There was a time when an artist’s decision to release a full-length collection of B-sides and covers would have been met with some derision, but not so in 2017. Everything from rehearsal outtakes to rough mixes are commonplace not just on classic reissues and endless remasters but on the swathes of ‘deluxe’ albums so prevalent on streaming sites especially. But let it never be said that the music business can’t surprise me, and to that end, Angel Olsen’s Phases is the best kind of surprise in that I’m shocked some of these tracks haven’t been released sooner. It’s not good for a B-sides collection, it’s damn good full stop.
Well that was the writer’s guide for immediately giving your opinion away, and only seven lines in too; you might as well just go and listen to it now, see you next week. There’s a lot more to Phases than a brief recommendation from me, the twelve tracks Olsen has put together here – recorded between 2012 and 2017 – are some of her most affecting and emotionally charged songs to date; and they’re only enhanced by the rawness of the production. Opener Fly On Your Wall comes from the Our First 100 Days compilation of anti-Trump songs which Olsen took part in. A somewhat low-key, lovelorn protest track set to a marching drum beat that surges into a higher gear as Olsen’s voice reaches up in the final third calling out “A love never made is still mine/if only real in my mind”. What follows is Special, and I mean that in every sense of the word. It’s the longest song here by quite some way but it earns its indulgent run-time with a powerful yearning in Olsen’s delivery and lyrics, her cooing “I want to be special” with all the same catharsis of Thom Yorke on Creep. The instrumental backing of guitars and drums shrouded in reverb and later guitar noodling that emerges like rays of light through cloud ties the whole thing together beautifully across the track’s gorgeous unravelling outro.

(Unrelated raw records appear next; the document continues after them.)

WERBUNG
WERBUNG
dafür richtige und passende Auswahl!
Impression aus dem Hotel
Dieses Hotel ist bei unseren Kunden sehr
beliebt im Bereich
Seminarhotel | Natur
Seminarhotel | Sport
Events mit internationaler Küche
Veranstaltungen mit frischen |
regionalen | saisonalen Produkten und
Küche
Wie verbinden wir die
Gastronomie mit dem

The same focus on love and longing that Olsen has been fixated with since Burn Your Fire… stays with Phases across nearly all of its tracks; Only With You is a delicate portrait of unrequited love, Olsen’s distant vocals sweetly singing “you don’t find it in me” until the close. Likewise, All Right Now has the singer reaching into her upper register and drawing comparisons to June Carter as guitars swirl and phase around her. On Sans she sounds as if from another time entirely, singing through an old ‘50s radio with country melodies straight from her debut on Strange Cacti. From the sweet to the sour, Sweet Dreams bursts forth with a dark three-chord verse of gravelly guitars and drums as Olsen howls in the chorus and layers her expressive vibrato on in the verses to great effect. We reach the halfway point on California, not the Joni Mitchell cover I half expected – brilliant though that would be – but an introspective indie-folk wanderer, with the sly opening line “On my way to California, and I don’t mean California literally”; Olsen’s bewitching control over her voice now evoking Judy Garland of all people. It’s quite stunning.
You can always tell a lot by the songs an artist covers, especially those they choose to record. Olsen’s cover of Bruce Springsteen’s Tougher Than The Rest from the underrated Tunnel of Love strips back the bravado and the Arena Pop airs of the original into a sultry ballad of guitar and vox that is potent with the thrill of reckless love; she manages to make the line “I’ve been around a time or two […] maybe you’ve been around too” sound coy and confident in the same breath. As the record ends, Olsen’s last choice of song is another cover, Endless Road, a frequent feature of her live shows in years passed and originally featured in an episode of Bonanza. After tracking down this original version (as you should too) I’ll attest that Olsen’s version isn’t all that different and it’s a beautiful song – I don’t say that lightly. If it had been recorded by Glen Campbell around the time of Wichita Lineman it probably would have been a classic, it’s really that good.
If like me you’ve fallen for Angel and her music since her breakthrough – or even before that – Phases is pretty much unmissable. As a record of a key period in Olsen’s musical career, the album delivers on showcasing all her talents and more than a few of her influences. The production swings between the more direct moments of her more recent Jagjaguwar releases and the rough-and-ready performance of her earliest work. Sure it doesn’t feel especially coherent but arguably a B-sides collection isn’t supposed to, and if you were wanting to get into Angel’s music Phases won’t be the best starting point. This is still impressive songwriting though, an intimate portrait of an artist at her height, much like Kendrick Lamar’s untitled unmastered, sometimes the hidden gems are the ones you treasure the most.